Terms of Sale
GENERAL TERMS AND CONDITIONS OF SALE
The provisions set forth below, together with any special terms and conditions set forth in any written sales order, contract or quotation from Ciranda Inc., are the terms and conditions upon which Ciranda Inc. ("Vendor") will sell to customer ("Customer"), and are exclusive of any additional or contrary terms and conditions contained in any purchase order or other communication from the undersigned Customer, or any third party. Any inconsistency or conflict between the provisions of these terms and conditions and the terms set forth in any purchase order submitted by Customer, in any invoice generated by Vendor, or in any other document or agreement between Customer and Vendor shall be resolved in favor of the provisions of these terms and conditions.
1. AGREEMENT. Vendor requires a written purchase order be received to process any order plus any special requirements (including labeling, testing) must be given in writing to Vendor at least seven (7) business days in advance of ship date. By acknowledging receipt of Vendor's standard order confirmation or signing Vendor's contract ("Order Confirmation"), Customer agrees to these terms and conditions. Vendor requires written acknowledgment of receipt of the Order Confirmation within two (2) business days. Customer orders cannot be released until such Order Confirmation is received. If Customer has not agreed to these terms and conditions through its execution of an Order Confirmation, Customer's acceptance of delivery, or payment for, or use of the Products will constitute Customer's agreement to these terms. These terms supersede any and all prior oral and written quotations, communications, agreements and understandings of the parties with respect of the sale and delivery of the Products and shall apply in preference to and supersede any and all terms and conditions of any order placed by Customer and any other terms and conditions submitted by Customer. Failure of Vendor to object to terms and conditions set by Customer shall in no event be construed as an acceptance of any terms and conditions of Customer. These terms and conditions may not be modified, supplemented, or waived except in writing and signed by an authorized representative of Vendor. Should any provision of these terms and conditions be illegal or unenforceable, the validity of the remaining terms and conditions shall not be affected thereby.

Dataset excerpts:
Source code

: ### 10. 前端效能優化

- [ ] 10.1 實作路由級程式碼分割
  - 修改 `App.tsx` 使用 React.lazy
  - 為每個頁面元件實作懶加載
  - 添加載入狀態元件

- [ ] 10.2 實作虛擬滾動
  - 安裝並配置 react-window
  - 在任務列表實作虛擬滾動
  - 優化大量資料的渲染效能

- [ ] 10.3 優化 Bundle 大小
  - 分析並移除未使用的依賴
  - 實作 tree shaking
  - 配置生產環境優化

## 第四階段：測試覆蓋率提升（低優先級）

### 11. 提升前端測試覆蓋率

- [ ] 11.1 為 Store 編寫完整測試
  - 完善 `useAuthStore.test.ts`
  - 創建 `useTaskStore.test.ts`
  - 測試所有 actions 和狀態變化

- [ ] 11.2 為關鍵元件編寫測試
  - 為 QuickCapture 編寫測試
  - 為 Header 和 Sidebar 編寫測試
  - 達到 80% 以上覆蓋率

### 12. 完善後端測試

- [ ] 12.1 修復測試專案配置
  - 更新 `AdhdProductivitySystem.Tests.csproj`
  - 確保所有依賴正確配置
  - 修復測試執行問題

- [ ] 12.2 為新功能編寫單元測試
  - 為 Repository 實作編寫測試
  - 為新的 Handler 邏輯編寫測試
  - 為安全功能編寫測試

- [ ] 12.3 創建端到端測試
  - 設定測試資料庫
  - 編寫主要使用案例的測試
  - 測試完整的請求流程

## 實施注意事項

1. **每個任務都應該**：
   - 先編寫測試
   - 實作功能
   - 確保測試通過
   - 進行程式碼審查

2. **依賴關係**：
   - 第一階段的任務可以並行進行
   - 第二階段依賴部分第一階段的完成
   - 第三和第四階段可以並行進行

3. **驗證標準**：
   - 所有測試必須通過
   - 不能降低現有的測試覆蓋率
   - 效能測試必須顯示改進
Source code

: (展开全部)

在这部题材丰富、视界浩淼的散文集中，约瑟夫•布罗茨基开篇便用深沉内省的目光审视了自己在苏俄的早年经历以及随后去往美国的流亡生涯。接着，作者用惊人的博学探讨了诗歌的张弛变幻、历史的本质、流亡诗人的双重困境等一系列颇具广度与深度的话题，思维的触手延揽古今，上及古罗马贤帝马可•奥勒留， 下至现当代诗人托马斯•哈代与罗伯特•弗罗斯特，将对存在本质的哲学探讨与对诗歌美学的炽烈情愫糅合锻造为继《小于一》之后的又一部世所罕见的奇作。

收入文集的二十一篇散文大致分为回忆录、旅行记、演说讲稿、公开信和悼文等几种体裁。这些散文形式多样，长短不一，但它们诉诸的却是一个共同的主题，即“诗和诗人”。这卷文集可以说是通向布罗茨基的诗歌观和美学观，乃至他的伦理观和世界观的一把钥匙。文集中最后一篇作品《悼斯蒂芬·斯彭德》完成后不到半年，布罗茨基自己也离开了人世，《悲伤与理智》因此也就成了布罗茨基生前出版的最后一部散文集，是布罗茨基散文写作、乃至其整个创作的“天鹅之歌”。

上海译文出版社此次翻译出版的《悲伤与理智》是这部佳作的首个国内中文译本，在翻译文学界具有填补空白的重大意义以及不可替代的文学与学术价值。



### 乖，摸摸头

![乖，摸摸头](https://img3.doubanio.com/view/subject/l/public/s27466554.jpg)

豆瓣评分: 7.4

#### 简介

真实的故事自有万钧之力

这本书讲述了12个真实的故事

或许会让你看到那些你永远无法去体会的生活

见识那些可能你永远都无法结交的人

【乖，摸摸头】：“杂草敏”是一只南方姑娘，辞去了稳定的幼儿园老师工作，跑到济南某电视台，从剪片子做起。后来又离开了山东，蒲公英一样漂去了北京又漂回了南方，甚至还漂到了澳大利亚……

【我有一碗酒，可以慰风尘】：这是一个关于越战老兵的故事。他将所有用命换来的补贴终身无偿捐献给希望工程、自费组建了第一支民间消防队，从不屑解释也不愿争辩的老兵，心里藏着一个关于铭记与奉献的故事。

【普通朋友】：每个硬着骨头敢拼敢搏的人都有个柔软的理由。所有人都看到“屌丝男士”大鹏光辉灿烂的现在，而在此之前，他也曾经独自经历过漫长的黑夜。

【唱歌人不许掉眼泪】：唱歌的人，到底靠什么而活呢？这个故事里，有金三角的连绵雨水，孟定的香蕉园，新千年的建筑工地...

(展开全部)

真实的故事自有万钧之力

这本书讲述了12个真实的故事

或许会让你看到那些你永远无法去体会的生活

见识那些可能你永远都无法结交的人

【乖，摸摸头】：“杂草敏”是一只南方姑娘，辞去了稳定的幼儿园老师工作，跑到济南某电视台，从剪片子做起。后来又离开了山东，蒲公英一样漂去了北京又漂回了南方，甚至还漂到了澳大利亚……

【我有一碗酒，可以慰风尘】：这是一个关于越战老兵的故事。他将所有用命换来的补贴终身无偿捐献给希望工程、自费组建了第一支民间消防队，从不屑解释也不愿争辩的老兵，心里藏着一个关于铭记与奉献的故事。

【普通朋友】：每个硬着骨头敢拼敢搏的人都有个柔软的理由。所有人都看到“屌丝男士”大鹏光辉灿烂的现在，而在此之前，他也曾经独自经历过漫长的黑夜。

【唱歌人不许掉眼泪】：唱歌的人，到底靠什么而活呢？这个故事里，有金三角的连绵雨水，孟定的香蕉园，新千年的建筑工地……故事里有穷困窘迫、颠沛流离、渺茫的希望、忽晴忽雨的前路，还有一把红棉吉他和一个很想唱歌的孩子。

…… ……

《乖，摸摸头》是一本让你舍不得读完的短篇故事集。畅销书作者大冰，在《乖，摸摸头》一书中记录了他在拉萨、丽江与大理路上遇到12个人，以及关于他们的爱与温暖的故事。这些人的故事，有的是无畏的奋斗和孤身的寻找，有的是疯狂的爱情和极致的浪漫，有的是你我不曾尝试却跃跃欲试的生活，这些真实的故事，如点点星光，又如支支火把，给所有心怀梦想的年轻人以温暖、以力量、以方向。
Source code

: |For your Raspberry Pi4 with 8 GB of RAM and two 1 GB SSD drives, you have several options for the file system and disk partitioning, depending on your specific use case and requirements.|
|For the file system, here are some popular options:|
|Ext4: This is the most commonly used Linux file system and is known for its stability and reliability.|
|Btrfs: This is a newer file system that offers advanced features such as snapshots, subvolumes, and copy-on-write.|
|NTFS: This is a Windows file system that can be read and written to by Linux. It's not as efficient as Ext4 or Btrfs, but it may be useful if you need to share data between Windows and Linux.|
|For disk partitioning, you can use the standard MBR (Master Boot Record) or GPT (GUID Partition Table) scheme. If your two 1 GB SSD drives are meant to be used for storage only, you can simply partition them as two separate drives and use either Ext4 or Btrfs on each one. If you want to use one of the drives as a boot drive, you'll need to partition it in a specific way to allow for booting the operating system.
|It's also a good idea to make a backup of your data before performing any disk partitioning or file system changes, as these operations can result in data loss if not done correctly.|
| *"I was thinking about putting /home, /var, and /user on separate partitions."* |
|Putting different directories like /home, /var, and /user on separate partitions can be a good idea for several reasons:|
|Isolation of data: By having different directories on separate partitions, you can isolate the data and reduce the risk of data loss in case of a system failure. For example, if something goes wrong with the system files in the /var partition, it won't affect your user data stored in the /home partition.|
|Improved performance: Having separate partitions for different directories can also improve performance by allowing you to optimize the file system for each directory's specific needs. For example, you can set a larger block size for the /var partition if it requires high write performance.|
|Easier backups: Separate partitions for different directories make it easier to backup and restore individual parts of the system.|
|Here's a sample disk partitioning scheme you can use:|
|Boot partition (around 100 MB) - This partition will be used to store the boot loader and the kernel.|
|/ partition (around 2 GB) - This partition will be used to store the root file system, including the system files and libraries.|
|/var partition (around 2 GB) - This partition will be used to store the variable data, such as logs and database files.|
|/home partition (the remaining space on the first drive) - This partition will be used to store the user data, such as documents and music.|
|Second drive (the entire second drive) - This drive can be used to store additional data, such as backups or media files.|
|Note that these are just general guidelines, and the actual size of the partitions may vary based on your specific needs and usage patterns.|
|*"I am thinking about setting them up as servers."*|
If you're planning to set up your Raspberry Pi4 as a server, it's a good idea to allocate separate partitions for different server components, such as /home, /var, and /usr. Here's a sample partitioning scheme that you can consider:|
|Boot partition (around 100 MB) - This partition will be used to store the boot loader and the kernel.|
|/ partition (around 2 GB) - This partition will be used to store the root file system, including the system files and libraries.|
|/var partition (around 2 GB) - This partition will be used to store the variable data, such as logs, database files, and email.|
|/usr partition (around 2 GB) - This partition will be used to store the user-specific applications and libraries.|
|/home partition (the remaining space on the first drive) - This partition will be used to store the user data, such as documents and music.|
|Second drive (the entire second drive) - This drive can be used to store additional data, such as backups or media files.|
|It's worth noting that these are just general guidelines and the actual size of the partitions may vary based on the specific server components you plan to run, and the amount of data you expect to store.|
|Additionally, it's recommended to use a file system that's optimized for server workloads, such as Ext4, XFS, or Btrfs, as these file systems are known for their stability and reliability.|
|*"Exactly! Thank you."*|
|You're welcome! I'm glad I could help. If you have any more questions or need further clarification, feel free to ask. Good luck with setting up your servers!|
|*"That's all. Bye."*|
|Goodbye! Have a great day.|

Exercise brief:
According to the terms of sale, which acts by the Customer constitute its agreement to the terms if it has not executed an Order Confirmation? List them all.

Exercise result:
- Acceptance of delivery of the Products
- Payment for the Products
- Use of the Products